I remember going to a wedding as a kid back in the late 80s or early 90s and finding myself even then perplexed by the videographers’ jarring omnipresence. It seemed that no one at the event could see the event unfolding for the obstructions by those folks recording the moments for “posterity”. Even then, at that young age before the technology explosion, it seemed strangely ironic to me that they were recording a version of the experience that wasn’t actually very truthful. A version that you couldn’t really get just attending in person.

My time at the 2012 San Diego Comic Con (my 2nd trip to SDCC) brought many things to mind, and perhaps will generate multiple posts here. But a recurring theme seemed to be the inability of any mere human to get a glimpse of events with their naked eye, even on tiptoe. We walked past the Marvel booth during a Stan Lee signing – but of course it was rather hard to tell who was signing, since you could barely see even that elevated platform over the hundreds of cameras thrust into the air, arms extended, blindly recording what their owners could not see themselves.
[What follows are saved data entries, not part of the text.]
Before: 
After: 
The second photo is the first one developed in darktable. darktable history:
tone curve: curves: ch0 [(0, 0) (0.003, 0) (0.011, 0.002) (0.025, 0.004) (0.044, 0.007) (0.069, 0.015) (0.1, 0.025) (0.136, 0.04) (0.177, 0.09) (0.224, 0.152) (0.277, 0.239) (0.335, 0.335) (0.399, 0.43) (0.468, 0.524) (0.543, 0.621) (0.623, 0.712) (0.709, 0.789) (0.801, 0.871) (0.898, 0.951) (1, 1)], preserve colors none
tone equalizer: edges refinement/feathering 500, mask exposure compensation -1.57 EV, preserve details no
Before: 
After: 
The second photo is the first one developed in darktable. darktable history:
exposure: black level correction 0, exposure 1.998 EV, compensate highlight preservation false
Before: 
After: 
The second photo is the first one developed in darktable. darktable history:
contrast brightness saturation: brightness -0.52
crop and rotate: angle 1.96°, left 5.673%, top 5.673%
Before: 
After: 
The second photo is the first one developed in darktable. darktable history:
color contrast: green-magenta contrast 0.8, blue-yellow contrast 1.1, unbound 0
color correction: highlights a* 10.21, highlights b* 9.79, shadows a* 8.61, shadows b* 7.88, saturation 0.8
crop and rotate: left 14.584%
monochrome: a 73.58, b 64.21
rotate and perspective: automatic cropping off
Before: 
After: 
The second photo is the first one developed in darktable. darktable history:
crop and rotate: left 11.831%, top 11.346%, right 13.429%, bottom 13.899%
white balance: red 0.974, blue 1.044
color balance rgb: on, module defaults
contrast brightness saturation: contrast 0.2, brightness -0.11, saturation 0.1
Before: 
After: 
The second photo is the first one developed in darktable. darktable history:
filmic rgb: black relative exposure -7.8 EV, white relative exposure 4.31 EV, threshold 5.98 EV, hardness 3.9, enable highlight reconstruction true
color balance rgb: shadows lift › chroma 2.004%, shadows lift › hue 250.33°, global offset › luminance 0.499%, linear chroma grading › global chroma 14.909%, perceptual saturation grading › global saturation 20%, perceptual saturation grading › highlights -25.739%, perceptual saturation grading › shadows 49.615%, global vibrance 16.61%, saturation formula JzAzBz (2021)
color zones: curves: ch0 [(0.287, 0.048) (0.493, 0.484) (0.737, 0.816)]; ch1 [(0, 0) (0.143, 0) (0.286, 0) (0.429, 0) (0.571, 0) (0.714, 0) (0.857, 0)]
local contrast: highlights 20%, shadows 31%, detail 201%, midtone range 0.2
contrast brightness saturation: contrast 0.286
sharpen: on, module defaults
It used to be rather harmless – only a few folks carried cameras, and they didn’t have to get so obstructive when shooting since most people stood like normal human beings. Now, you’re just lucky not to have your view completely obstructed by an iPad taking video or photos (really? REALLY?)

And the biggest irony of all is that even with all of those digital eyes aloft, so few of the actual videos or photos taken are actually usable, since onehanded photography at height tends to be rather blurry and unpredictable. In the end, almost no one, or any thing, is experiencing these events as they were intended to be experienced.

But in this world where “everyone else is doing it”, I definitely find myself taping events I can’t very well see from time to time. And every once in a while there’s a pang of jealousy for the wonderful experiences my camera is taking in live, that I’ll be lucky render properly when uploaded after the fact.

And yet, let’s be honest – even when you videotape an event with cameraphone or camera, how often do you go back and watch it? Maybe you post it to YouTube for others, but where’s the sense in buying a ticket to an event just so others can experience it better than you did? It’s a bit strange. Perhaps social media inspires a deranged sense of social obligation and sharing that leads to the sacrifice of our own experience to enhance that of others? It also explains the sometimes-joked-about instinct to Tweet in times of peril or great excitement, thus missing precious moments of those actual events.

I’m far from the only person to notice this trend – while I was thinking about writing this article today, I noticed a similar story on CNN. “The fan is dead – long live the phone?”

Perhaps the answer is that we’ll all eventually go to full recording of our lives. My boyfriend joked that he should have borrowed his brother’s GoPro camera and attached it to his hat to record his Comic-Con experience – but then half a day later I saw two different people doing exactly that. One of the winning short films at the Seattle Festival of Improv Theatre this year was a documentary on the secret lives of cats using the same philosophy. Our video cameras experience what we cannot, and remember more than we can.

And in the end, that’s why I think Hall H’s notoriously crowded panels have such an appeal. With the no-recording-exclusive-footage strictly enforced, that’s still one of the few experiences you must have in person in order to have it at all. We were part of the 2-mile lineup at 8AM on Saturday, hours before the hall opened, hoping to get in for the Hobbit and Iron Man 3 panels. But so did everyone else, and as it turns out there were already 7,000 people in line by 7AM. If you didn’t get there by 7, you didn’t see those panels that day. We’re all just hungering for something a little visceral, something that we can’t have regurgitated to us 10 minutes later on YouTube. (And though we missed out on Saturday’s events in Hall H by about 300 people, we did manage to get in for Doctor Who on Sunday as well as all of Thursday’s Hall H panels, so that was something.)

Perhaps one of my favorite moments of the con is one that would have been impossible to capture. Walking home from the con, late at night, down a dimly lit street past a nondescript office building, we noticed a lone individual walking towards us in the opposite direction. At first it wasn’t clear if they were also a con-goer, though we were clearly identifiable with our large bag of Preview Night exclusives in tow. I’ll admit to some apprehension since it wasn’t the best part of town and could be interpreted as easy targets. But as the stranger neared, it became clear that they were a cosplaying zombie, with a fairly convincing pencil embedded in an open wound in their forehead. In the moment where we were in audible range of each other, the shambling stranger made fleeting eye contact, and in a most soft and ponderous tone simply said, “Brains?” He didn’t pause to catch our reaction, continuing his shamble towards the direction of the convention center. Dave and I couldn’t control our laughter for a block or two. From the unknown to the absurd in the span of a few moments, and the sort of thing you just don’t get in other environments. The only way that experience will be recorded is in the Instagram of our “brains?”.

Maybe my video camera will get invited to some cooler parties at next year’s ComicCon without me, or perhaps it’ll attend the con in the arms of a taller attendee. It doesn’t really matter if I’m the one driving the recording if I’ll just have to review it later to see what I couldn’t see anyway… right?